EXERCISE INPUT: Begin

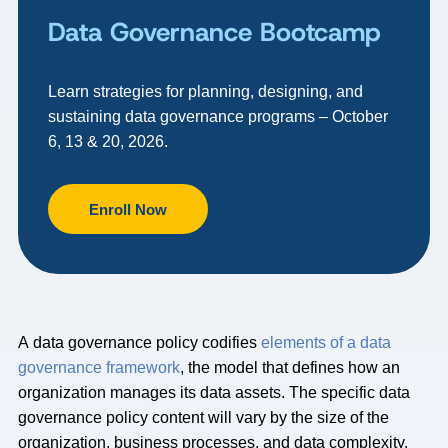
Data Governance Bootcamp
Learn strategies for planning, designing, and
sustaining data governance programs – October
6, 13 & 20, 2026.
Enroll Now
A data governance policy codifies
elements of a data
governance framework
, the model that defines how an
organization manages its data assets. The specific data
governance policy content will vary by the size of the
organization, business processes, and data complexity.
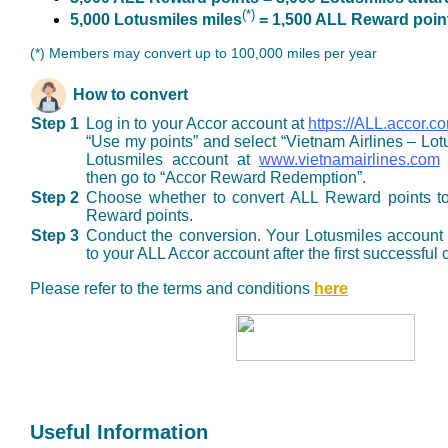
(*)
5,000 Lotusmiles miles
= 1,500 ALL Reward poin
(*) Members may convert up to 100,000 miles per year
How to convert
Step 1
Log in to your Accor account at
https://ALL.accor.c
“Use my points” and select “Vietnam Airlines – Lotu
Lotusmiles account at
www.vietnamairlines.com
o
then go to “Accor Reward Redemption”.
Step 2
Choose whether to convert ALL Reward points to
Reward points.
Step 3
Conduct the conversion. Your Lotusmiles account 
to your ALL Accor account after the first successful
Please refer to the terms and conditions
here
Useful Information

EXERCISE INPUT: End

▶ **EXERCISE GOAL**:
The copy should begin at the line containing "organization, business processes, and" and end at the last line of the data above; please restate those lines word for word without the pictures.

▶ **WRITTEN SOLUTION**:
organization, business processes, and data complexity.
(*)
5,000 Lotusmiles miles
= 1,500 ALL Reward poin
(*) Members may convert up to 100,000 miles per year
How to convert
Step 1
Log in to your Accor account at
https://ALL.accor.c
“Use my points” and select “Vietnam Airlines – Lotu
Lotusmiles account at
www.vietnamairlines.com
o
then go to “Accor Reward Redemption”.
Step 2
Choose whether to convert ALL Reward points to
Reward points.
Step 3
Conduct the conversion. Your Lotusmiles account 
to your ALL Accor account after the first successful
Please refer to the terms and conditions
here
Useful Information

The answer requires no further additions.